Onion vs. N-Layered Architecture

Ben Sch picture Ben Sch · Jan 19, 2015 · Viewed 9.1k times · Source

One thing beforehand: I arrive from an N-layered background.

I have now spent quite a bit time getting my head around Onion Architecture and related Domain Driven concepts such as Hexagonal Architecture reading resources like Jeff Palermo's series of blog posts, Mark Seemann's contribution from a DI-perspective, "Onion-izing your achitecture", and "The clean architecture".

What all of these articles have in common is that they claim the following points:

  • Focus is kept around the domain model of the business use case
  • Looser coupling between layers by emphasizing the Dependency Inversion Principle
  • Increased independence of external infrastructures such as frameworks, data persistence, UI
  • Better testability / maintainability

Well, that all sounds incredibly nice and those diagrams look sweet as well. But the question that arises for me: Isn't all of that achieved by merely adding façades to my traditional N-layered architecture?

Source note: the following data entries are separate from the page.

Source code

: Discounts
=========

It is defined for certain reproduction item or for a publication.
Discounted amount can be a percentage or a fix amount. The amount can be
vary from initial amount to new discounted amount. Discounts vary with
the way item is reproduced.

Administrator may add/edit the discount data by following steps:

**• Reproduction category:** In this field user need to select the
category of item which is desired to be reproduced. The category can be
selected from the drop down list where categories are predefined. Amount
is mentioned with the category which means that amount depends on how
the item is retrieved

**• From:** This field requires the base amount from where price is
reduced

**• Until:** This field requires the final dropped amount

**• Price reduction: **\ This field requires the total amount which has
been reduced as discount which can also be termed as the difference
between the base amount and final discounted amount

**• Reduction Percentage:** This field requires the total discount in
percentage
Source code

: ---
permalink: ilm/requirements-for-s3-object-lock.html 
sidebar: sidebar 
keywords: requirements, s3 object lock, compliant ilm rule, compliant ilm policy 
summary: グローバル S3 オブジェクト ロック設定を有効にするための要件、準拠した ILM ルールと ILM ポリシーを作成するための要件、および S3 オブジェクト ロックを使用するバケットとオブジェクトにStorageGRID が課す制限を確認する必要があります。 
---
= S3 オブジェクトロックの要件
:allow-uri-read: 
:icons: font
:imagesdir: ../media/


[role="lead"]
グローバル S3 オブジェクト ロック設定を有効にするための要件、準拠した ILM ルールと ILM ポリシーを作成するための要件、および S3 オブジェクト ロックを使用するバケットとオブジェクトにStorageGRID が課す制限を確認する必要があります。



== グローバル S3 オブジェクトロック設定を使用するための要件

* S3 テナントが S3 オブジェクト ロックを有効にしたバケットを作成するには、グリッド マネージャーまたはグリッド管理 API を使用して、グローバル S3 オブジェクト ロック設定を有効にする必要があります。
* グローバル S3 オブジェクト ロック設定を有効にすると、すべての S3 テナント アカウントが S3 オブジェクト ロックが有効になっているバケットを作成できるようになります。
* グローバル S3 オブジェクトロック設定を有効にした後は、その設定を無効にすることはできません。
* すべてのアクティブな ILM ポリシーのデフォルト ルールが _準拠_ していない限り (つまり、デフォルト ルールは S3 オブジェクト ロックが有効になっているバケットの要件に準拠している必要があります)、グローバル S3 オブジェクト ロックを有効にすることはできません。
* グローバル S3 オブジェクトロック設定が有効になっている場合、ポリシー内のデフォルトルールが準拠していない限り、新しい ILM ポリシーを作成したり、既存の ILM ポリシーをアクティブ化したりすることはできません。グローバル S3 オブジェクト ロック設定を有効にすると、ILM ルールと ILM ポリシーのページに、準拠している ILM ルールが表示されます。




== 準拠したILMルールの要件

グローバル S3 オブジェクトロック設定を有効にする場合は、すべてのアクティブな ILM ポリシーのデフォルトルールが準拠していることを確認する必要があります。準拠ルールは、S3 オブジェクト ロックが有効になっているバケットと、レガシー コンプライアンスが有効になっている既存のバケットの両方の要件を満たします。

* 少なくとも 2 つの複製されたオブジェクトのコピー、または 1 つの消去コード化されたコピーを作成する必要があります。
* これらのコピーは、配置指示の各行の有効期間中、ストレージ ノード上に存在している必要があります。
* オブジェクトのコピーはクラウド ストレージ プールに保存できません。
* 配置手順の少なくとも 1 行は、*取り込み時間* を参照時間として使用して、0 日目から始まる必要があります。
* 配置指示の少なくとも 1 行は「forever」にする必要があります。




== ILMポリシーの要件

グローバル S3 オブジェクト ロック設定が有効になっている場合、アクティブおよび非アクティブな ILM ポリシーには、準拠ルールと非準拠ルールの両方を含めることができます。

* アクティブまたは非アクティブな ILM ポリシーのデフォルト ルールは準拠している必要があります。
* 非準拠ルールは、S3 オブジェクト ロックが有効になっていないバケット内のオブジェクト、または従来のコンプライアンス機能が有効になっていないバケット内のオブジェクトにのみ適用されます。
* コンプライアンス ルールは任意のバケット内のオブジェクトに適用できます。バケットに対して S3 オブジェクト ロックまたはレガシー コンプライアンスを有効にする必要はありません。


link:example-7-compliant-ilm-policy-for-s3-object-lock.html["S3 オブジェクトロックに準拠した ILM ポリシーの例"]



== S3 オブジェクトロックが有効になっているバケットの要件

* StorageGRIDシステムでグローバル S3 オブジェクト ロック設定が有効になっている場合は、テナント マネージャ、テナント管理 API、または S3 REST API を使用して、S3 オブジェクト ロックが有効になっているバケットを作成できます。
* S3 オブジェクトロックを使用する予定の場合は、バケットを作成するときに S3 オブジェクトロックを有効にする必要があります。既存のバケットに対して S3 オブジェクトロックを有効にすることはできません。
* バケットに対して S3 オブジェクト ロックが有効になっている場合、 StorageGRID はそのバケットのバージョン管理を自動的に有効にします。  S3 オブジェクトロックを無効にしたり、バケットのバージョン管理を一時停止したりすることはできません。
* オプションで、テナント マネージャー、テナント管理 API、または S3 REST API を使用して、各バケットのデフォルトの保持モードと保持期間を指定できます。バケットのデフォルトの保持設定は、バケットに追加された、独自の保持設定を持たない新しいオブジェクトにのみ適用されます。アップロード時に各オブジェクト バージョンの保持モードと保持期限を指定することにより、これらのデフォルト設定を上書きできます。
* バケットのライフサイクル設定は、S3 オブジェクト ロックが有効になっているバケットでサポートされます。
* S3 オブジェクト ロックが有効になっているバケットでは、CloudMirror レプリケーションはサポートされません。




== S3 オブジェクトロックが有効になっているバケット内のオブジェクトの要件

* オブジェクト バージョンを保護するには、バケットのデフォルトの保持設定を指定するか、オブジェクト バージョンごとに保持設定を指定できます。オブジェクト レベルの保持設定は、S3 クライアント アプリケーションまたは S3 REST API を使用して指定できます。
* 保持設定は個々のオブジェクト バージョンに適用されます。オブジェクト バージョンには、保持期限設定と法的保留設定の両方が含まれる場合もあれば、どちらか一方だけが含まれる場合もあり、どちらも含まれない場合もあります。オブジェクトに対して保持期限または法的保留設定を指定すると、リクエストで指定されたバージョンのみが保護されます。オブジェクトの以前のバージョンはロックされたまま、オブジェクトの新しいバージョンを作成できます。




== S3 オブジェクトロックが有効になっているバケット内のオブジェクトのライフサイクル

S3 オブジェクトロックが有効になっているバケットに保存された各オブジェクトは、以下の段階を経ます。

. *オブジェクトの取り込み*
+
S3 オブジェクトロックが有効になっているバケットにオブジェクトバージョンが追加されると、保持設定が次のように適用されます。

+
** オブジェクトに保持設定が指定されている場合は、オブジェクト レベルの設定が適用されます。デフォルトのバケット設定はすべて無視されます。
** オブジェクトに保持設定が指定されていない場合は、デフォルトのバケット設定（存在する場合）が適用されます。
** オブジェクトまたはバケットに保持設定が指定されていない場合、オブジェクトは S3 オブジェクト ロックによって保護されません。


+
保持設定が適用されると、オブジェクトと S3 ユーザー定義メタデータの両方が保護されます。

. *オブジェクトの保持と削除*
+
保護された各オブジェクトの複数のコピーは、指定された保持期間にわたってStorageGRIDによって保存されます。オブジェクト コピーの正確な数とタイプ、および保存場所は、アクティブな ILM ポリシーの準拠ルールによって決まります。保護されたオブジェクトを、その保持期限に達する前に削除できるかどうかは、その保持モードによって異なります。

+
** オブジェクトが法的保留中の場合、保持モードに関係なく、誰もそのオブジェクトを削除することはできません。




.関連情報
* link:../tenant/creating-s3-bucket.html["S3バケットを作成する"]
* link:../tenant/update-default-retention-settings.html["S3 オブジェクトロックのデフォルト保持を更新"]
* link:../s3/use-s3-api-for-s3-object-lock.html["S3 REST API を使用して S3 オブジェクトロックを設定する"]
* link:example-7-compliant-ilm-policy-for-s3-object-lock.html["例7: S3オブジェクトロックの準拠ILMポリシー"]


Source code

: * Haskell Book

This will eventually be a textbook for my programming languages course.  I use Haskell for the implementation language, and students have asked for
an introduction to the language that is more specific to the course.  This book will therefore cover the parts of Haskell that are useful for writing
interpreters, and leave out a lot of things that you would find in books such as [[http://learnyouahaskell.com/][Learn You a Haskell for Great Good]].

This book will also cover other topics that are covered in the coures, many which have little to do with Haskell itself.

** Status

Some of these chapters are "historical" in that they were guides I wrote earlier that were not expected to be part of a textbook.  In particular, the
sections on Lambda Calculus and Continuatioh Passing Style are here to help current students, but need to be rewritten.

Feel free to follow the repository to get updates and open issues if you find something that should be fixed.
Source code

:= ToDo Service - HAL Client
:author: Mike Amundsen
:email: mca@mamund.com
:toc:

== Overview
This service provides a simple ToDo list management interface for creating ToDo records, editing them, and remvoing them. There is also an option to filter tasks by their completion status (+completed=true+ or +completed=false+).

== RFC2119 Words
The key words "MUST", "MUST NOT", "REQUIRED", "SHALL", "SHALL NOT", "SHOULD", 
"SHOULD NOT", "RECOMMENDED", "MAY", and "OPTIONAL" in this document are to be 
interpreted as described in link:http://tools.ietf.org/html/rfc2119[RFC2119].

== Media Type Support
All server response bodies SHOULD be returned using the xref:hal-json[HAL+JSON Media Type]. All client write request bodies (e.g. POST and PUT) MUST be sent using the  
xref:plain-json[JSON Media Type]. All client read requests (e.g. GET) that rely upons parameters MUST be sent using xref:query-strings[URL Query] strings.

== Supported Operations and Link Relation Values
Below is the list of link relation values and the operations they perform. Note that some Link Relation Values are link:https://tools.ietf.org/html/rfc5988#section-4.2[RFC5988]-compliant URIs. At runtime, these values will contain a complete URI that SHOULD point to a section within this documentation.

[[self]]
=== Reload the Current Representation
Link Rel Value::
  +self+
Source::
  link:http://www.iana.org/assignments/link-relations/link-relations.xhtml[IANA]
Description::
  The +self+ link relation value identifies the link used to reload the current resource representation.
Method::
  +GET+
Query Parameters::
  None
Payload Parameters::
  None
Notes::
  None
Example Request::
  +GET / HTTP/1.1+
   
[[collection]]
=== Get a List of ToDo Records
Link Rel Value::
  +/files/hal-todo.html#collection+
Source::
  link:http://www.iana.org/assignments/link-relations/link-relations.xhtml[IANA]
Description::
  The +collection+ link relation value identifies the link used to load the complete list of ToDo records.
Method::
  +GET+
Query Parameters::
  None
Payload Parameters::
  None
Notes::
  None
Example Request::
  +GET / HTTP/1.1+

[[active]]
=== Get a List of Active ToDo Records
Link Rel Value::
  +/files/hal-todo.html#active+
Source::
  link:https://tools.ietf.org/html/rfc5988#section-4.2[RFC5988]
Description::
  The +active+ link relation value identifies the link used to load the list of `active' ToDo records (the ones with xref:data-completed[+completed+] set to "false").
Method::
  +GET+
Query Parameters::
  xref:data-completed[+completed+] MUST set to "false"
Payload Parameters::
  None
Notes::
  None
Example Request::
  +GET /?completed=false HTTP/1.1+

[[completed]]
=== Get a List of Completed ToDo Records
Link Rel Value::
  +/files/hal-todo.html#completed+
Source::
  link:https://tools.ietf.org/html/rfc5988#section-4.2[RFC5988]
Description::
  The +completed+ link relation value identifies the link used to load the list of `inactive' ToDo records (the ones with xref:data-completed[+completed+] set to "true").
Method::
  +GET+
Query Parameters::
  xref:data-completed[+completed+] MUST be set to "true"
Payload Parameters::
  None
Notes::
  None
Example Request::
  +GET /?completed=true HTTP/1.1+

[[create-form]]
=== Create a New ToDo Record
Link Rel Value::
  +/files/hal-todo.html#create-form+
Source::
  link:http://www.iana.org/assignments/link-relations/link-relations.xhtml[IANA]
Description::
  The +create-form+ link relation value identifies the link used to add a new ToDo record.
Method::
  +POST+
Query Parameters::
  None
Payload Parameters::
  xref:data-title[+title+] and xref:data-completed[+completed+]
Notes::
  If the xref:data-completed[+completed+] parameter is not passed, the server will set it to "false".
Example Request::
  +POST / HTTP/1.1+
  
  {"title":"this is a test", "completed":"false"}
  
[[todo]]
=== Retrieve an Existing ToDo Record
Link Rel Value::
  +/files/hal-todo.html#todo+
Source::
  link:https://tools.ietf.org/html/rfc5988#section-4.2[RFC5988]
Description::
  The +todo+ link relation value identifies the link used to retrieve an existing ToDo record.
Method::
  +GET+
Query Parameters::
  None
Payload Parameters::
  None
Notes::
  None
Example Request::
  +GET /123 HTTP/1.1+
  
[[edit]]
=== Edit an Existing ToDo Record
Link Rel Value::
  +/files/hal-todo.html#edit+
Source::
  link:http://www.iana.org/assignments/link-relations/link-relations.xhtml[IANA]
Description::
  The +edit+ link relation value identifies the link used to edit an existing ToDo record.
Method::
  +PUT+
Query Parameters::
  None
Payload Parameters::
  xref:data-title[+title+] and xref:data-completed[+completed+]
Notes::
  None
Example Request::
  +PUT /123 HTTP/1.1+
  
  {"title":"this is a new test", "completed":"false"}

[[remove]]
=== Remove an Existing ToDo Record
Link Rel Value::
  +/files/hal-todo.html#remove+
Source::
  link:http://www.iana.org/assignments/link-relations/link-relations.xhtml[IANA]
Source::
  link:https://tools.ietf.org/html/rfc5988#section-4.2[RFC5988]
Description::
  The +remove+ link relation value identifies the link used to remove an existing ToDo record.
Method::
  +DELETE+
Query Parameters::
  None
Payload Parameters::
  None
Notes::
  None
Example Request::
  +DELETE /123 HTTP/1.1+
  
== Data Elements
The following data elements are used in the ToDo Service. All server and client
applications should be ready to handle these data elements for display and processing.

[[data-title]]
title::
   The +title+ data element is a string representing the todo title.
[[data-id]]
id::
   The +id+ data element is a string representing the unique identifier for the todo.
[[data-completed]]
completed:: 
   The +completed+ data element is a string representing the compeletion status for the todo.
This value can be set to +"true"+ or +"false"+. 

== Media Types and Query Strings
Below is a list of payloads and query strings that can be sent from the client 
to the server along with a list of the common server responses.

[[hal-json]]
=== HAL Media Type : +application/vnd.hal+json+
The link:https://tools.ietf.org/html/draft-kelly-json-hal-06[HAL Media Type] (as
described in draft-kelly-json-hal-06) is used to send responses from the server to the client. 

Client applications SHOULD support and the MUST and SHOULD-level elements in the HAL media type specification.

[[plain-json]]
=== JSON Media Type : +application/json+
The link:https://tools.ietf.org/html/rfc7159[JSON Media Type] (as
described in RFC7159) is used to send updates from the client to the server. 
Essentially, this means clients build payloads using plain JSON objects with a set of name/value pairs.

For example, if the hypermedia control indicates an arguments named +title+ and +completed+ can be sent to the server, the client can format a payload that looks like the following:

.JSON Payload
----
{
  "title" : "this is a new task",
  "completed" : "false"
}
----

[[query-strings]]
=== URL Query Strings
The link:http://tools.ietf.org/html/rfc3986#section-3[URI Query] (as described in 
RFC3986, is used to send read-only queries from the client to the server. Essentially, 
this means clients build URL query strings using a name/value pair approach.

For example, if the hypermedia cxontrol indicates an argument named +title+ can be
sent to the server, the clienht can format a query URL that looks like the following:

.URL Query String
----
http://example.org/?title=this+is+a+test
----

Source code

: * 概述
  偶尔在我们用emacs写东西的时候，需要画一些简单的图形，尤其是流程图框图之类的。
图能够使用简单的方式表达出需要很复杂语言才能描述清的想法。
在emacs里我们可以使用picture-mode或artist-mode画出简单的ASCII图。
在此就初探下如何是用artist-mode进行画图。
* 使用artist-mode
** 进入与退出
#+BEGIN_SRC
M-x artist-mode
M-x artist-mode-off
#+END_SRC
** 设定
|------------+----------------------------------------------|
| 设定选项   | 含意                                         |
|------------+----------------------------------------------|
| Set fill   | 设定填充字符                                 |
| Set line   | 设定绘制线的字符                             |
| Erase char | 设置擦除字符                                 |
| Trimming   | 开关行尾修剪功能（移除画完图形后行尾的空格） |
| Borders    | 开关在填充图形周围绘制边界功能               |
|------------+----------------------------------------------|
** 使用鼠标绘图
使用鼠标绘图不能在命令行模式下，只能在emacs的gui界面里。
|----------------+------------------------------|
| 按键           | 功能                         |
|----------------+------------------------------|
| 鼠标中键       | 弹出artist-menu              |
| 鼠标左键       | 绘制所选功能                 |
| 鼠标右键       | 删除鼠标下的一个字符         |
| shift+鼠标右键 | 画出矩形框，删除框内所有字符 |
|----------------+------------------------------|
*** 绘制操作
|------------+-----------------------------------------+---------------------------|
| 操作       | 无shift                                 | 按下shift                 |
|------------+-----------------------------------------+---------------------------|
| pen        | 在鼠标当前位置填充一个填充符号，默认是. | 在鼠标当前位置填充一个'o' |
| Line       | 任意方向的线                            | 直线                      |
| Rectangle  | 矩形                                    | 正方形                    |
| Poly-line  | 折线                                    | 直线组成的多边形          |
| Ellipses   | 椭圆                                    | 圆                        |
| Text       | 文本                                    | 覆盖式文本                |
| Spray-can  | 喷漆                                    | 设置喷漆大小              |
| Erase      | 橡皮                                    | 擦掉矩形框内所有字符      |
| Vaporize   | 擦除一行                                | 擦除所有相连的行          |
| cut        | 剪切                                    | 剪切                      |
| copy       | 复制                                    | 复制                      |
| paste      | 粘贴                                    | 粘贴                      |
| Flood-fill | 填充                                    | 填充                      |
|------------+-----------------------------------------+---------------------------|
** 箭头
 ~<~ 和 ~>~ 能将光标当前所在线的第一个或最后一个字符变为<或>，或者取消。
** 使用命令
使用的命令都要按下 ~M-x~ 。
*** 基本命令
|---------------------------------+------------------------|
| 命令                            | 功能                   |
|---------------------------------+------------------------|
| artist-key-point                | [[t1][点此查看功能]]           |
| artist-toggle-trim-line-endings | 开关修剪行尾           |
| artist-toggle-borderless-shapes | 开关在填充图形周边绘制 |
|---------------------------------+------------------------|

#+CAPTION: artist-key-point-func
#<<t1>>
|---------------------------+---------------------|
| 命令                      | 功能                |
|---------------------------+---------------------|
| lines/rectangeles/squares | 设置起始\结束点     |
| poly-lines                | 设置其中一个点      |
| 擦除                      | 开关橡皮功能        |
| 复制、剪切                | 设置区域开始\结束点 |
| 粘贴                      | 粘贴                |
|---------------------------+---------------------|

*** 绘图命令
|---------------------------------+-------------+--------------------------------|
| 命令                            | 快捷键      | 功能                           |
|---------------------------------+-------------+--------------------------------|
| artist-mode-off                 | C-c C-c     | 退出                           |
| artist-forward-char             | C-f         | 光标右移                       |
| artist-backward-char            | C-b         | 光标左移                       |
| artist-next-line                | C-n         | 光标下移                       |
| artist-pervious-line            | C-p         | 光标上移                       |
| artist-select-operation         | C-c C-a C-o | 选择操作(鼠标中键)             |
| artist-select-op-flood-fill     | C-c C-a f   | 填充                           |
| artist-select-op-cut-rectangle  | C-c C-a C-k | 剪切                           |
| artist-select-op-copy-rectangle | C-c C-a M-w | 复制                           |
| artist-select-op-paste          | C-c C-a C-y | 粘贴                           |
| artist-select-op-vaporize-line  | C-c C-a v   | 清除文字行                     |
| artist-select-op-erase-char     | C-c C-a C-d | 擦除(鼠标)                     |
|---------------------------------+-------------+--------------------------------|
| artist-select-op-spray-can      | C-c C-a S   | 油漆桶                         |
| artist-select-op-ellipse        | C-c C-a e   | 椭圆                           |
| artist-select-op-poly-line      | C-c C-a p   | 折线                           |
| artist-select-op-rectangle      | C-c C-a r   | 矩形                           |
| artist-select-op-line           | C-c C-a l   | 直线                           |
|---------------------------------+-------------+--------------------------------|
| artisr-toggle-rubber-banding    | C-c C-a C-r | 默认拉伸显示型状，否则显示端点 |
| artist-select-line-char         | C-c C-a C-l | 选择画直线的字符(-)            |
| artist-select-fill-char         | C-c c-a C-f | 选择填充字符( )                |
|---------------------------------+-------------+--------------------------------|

  • Each layer just knows the abstractions of the layer below
  • The concrete implementations can be kept internal to each layer and hence are in the same place as the abstractions
  • The implementation details can be easily swapped out since they are internal to the layer and should not affect the rest of the application

Please help me understand the true advantages of a domain-centric architecture.

Thanks in advance!

Answer

Rob Conklin picture Rob Conklin · Jan 19, 2015

Adding facades are really the first step in building an onion architecture out of an n-layered architecture. So, yes, you can get many of the benefits right away.

Testing is still problematic as you need to invert the dependency control. Controlling what has the facade is pointing to needs to move to the consumer, not the provider. This allows that consumer to swap things out for testing, or to change implementations without the provider having to know about it.